Reproduce every line of the records below, keeping each character unchanged.

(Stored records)
# # # # #

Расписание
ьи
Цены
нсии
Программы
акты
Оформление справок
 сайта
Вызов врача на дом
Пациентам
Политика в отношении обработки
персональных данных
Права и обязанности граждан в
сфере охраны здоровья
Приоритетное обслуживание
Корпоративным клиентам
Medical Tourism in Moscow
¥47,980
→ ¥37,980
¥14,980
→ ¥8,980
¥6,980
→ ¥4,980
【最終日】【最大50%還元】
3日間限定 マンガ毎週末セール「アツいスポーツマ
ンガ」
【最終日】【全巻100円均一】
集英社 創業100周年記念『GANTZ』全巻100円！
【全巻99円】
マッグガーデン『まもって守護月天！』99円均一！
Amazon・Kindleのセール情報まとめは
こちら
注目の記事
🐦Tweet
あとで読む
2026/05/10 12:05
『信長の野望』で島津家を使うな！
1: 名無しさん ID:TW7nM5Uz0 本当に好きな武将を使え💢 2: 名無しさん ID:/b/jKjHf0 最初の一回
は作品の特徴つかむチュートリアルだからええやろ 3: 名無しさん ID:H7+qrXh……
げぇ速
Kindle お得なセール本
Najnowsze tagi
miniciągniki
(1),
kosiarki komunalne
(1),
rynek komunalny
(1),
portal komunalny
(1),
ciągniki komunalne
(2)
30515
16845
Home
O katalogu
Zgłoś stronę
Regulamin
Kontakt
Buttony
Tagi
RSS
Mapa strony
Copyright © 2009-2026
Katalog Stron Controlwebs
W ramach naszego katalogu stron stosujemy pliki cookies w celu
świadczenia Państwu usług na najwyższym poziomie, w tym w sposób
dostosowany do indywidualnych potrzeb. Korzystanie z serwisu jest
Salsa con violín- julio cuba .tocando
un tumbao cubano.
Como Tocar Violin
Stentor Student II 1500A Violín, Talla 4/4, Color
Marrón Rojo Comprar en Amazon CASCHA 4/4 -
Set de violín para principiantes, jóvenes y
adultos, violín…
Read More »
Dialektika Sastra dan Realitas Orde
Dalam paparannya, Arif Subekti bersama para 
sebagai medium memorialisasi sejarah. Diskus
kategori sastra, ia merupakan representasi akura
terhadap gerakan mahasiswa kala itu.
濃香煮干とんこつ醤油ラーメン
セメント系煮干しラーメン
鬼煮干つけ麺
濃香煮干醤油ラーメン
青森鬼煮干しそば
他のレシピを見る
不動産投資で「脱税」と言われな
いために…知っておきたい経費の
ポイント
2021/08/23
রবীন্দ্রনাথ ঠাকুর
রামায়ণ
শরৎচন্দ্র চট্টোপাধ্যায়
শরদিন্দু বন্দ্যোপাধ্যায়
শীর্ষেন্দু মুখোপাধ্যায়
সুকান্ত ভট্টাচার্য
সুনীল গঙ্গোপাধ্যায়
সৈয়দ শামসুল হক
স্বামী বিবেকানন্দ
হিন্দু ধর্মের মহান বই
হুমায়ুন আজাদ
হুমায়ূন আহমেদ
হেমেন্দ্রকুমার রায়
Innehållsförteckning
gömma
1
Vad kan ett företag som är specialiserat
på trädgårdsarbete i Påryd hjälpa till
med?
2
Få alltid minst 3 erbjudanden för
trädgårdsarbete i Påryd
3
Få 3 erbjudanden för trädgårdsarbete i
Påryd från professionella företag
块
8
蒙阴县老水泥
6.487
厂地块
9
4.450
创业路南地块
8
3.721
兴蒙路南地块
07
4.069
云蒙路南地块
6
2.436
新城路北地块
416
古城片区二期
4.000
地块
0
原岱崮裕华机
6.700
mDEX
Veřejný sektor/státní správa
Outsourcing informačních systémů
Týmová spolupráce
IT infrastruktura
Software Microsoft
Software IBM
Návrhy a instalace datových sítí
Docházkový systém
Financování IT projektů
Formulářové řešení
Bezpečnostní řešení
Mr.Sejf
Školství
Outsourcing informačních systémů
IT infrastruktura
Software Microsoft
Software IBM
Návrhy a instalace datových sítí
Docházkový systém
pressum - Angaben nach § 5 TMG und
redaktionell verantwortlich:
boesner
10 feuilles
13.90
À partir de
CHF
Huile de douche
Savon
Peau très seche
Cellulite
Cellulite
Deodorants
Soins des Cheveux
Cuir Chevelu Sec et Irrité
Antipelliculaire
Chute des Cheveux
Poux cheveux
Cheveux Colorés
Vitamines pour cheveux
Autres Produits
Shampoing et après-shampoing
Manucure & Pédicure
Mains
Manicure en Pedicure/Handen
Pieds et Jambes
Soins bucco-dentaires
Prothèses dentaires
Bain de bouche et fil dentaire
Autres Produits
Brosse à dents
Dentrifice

# # # # #

* **Result of the exercise**:
Расписание
ьи
Цены
нсии
Программы
акты
Оформление справок
 сайта
Вызов врача на дом
Пациентам
Политика в отношении обработки
персональных данных
Права и обязанности граждан в
сфере охраны здоровья
Приоритетное обслуживание
Корпоративным клиентам
Medical Tourism in Moscow
¥47,980
→ ¥37,980
¥14,980
→ ¥8,980
¥6,980
→ ¥4,980
【最終日】【最大50%還元】
3日間限定 マンガ毎週末セール「アツいスポーツマ
ンガ」
【最終日】【全巻100円均一】
集英社 創業100周年記念『GANTZ』全巻100円！
【全巻99円】
マッグガーデン『まもって守護月天！』99円均一！
Amazon・Kindleのセール情報まとめは
こちら
注目の記事
🐦Tweet
あとで読む
2026/05/10 12:05
『信長の野望』で島津家を使うな！
1: 名無しさん ID:TW7nM5Uz0 本当に好きな武将を使え💢 2: 名無しさん ID:/b/jKjHf0 最初の一回
は作品の特徴つかむチュートリアルだからええやろ 3: 名無しさん ID:H7+qrXh……
げぇ速
Kindle お得なセール本
Najnowsze tagi
miniciągniki
(1),
kosiarki komunalne
(1),
rynek komunalny
(1),
portal komunalny
(1),
ciągniki komunalne
(2)
30515
16845
Home
O katalogu
Zgłoś stronę
Regulamin
Kontakt
Buttony
Tagi
RSS
Mapa strony
Copyright © 2009-2026
Katalog Stron Controlwebs
W ramach naszego katalogu stron stosujemy pliki cookies w celu
świadczenia Państwu usług na najwyższym poziomie, w tym w sposób
dostosowany do indywidualnych potrzeb. Korzystanie z serwisu jest
Salsa con violín- julio cuba .tocando
un tumbao cubano.
Como Tocar Violin
Stentor Student II 1500A Violín, Talla 4/4, Color
Marrón Rojo Comprar en Amazon CASCHA 4/4 -
Set de violín para principiantes, jóvenes y
adultos, violín…
Read More »
Dialektika Sastra dan Realitas Orde
Dalam paparannya, Arif Subekti bersama para 
sebagai medium memorialisasi sejarah. Diskus
kategori sastra, ia merupakan representasi akura
terhadap gerakan mahasiswa kala itu.
濃香煮干とんこつ醤油ラーメン
セメント系煮干しラーメン
鬼煮干つけ麺
濃香煮干醤油ラーメン
青森鬼煮干しそば
他のレシピを見る
不動産投資で「脱税」と言われな
いために…知っておきたい経費の
ポイント
2021/08/23
রবীন্দ্রনাথ ঠাকুর
রামায়ণ
শরৎচন্দ্র চট্টোপাধ্যায়
শরদিন্দু বন্দ্যোপাধ্যায়
শীর্ষেন্দু মুখোপাধ্যায়
সুকান্ত ভট্টাচার্য
সুনীল গঙ্গোপাধ্যায়
সৈয়দ শামসুল হক
স্বামী বিবেকানন্দ
হিন্দু ধর্মের মহান বই
হুমায়ুন আজাদ
হুমায়ূন আহমেদ
হেমেন্দ্রকুমার রায়
Innehållsförteckning
gömma
1
Vad kan ett företag som är specialiserat
på trädgårdsarbete i Påryd hjälpa till
med?
2
Få alltid minst 3 erbjudanden för
trädgårdsarbete i Påryd
3
Få 3 erbjudanden för trädgårdsarbete i
Påryd från professionella företag
块
8
蒙阴县老水泥
6.487
厂地块
9
4.450
创业路南地块
8
3.721
兴蒙路南地块
07
4.069
云蒙路南地块
6
2.436
新城路北地块
416
古城片区二期
4.000
地块
0
原岱崮裕华机
6.700
mDEX
Veřejný sektor/státní správa
Outsourcing informačních systémů
Týmová spolupráce
IT infrastruktura
Software Microsoft
Software IBM
Návrhy a instalace datových sítí
Docházkový systém
Financování IT projektů
Formulářové řešení
Bezpečnostní řešení
Mr.Sejf
Školství
Outsourcing informačních systémů
IT infrastruktura
Software Microsoft
Software IBM
Návrhy a instalace datových sítí
Docházkový systém
pressum - Angaben nach § 5 TMG und
redaktionell verantwortlich:
boesner
10 feuilles
13.90
À partir de
CHF
Huile de douche
Savon
Peau très seche
Cellulite
Cellulite
Deodorants
Soins des Cheveux
Cuir Chevelu Sec et Irrité
Antipelliculaire
Chute des Cheveux
Poux cheveux
Cheveux Colorés
Vitamines pour cheveux
Autres Produits
Shampoing et après-shampoing
Manucure & Pédicure
Mains
Manicure en Pedicure/Handen
Pieds et Jambes
Soins bucco-dentaires
Prothèses dentaires
Bain de bouche et fil dentaire
Autres Produits
Brosse à dents
Dentrifice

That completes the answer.